Sunday, July 5, 2009

The Death of Macho

Once in a while comes a take on the world that is breathtakingly simple as well as breathtakingly deep..
“The Death of Macho” by Reihan Salam published on the Foreign Policy website on 22tn June is one such event.
Reihan take is that “for years the world has been witnessing a shift of power from men to women. Today, the Great Recession has turned what was an evolutionary shift into a revolutionary one”
Foreign Policy (FP) magazine and now website has a track record for publishing seminal pieces of work. I would put Reihan’s work at par with Samuel Huntington’s “The Clash of Civilizations” first published in FP many years before 9/11.
Reihan besides being deep is witty. For example, in support of his central contention he calls the current recession he-cession.
One of the trends Reihan spots in support of his thesis is the increasing emergence across the world of women as the leaders of their country. A corollary occurs to my mind: Did India, as in so many seminal shifts in history, take the lead in this one too? Did macho in India begin to die when Indira Gandhi became the ‘only man in the Cabinet’?

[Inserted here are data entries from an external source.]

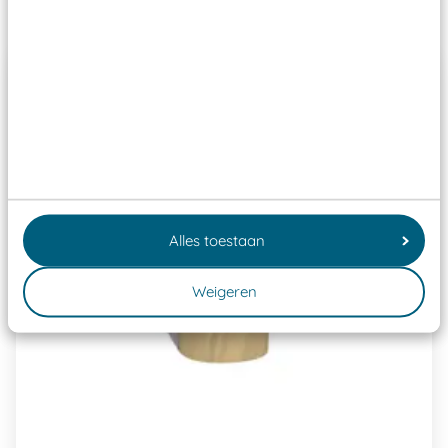
Past er goed bij
Alles toestaan
Weigeren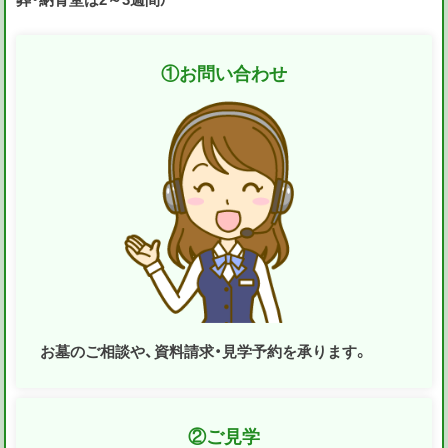
①
お問い合わせ
お墓のご相談や、資料請求・見学予約を承ります。
②
ご見学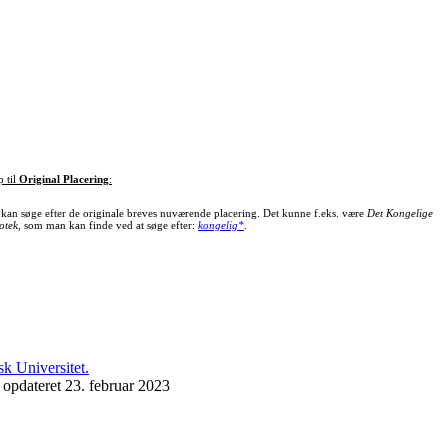
p til
Original Placering
:
kan søge efter de originale breves nuværende placering. Det kunne f.eks. være
Det Kongelige
otek
, som man kan finde ved at søge efter:
kongelig*
.
 opdateret 23. februar 2023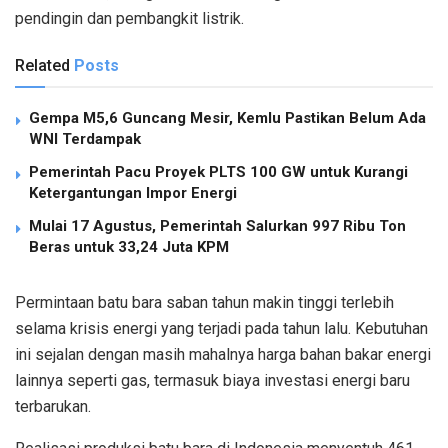
pendingin dan pembangkit listrik.
Related
Posts
Gempa M5,6 Guncang Mesir, Kemlu Pastikan Belum Ada
WNI Terdampak
Pemerintah Pacu Proyek PLTS 100 GW untuk Kurangi
Ketergantungan Impor Energi
Mulai 17 Agustus, Pemerintah Salurkan 997 Ribu Ton
Beras untuk 33,24 Juta KPM
Permintaan batu bara saban tahun makin tinggi terlebih
selama krisis energi yang terjadi pada tahun lalu. Kebutuhan
ini sejalan dengan masih mahalnya harga bahan bakar energi
lainnya seperti gas, termasuk biaya investasi energi baru
terbarukan.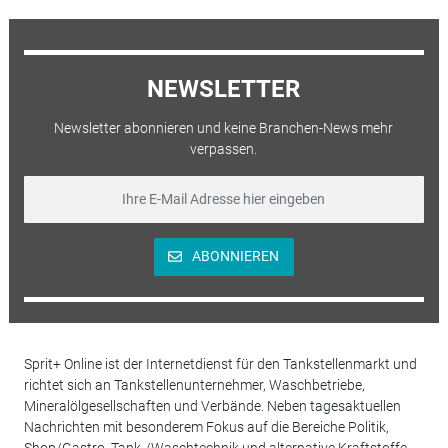
NEWSLETTER
Newsletter abonnieren und keine Branchen-News mehr
verpassen.
ABONNIEREN
Sprit+ Online ist der Internetdienst für den Tankstellenmarkt und
richtet sich an Tankstellenunternehmer, Waschbetriebe,
Mineralölgesellschaften und Verbände. Neben tagesaktuellen
Nachrichten mit besonderem Fokus auf die Bereiche Politik,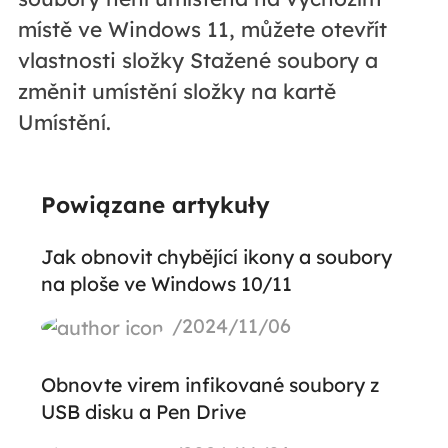
místě ve Windows 11, můžete otevřít
vlastnosti složky Stažené soubory a
změnit umístění složky na kartě
Umístění.
Powiązane artykuły
Jak obnovit chybějící ikony a soubory
na ploše ve Windows 10/11
/2024/11/06
Obnovte virem infikované soubory z
USB disku a Pen Drive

Humor aside, has Reihan unearthed something that heralds the coming of a world very, very different from the one we live in?
In Hindu mythology and even in Jungian consciousness, the female principle is of nurture. If nurture become the operative word in the world (it is certainly has not been for all of mankind’s history) will it produce a golden age or will global civilization wither and die in the absence of man’s aggressive quest for dominance?
To some the answer to the above question may be obvious. Others might dismiss it because it is based on what one of my erstwhile colleague used to call a “critical assumption”. Either way you would do well to spend some time reading Reihan’s magnificent article.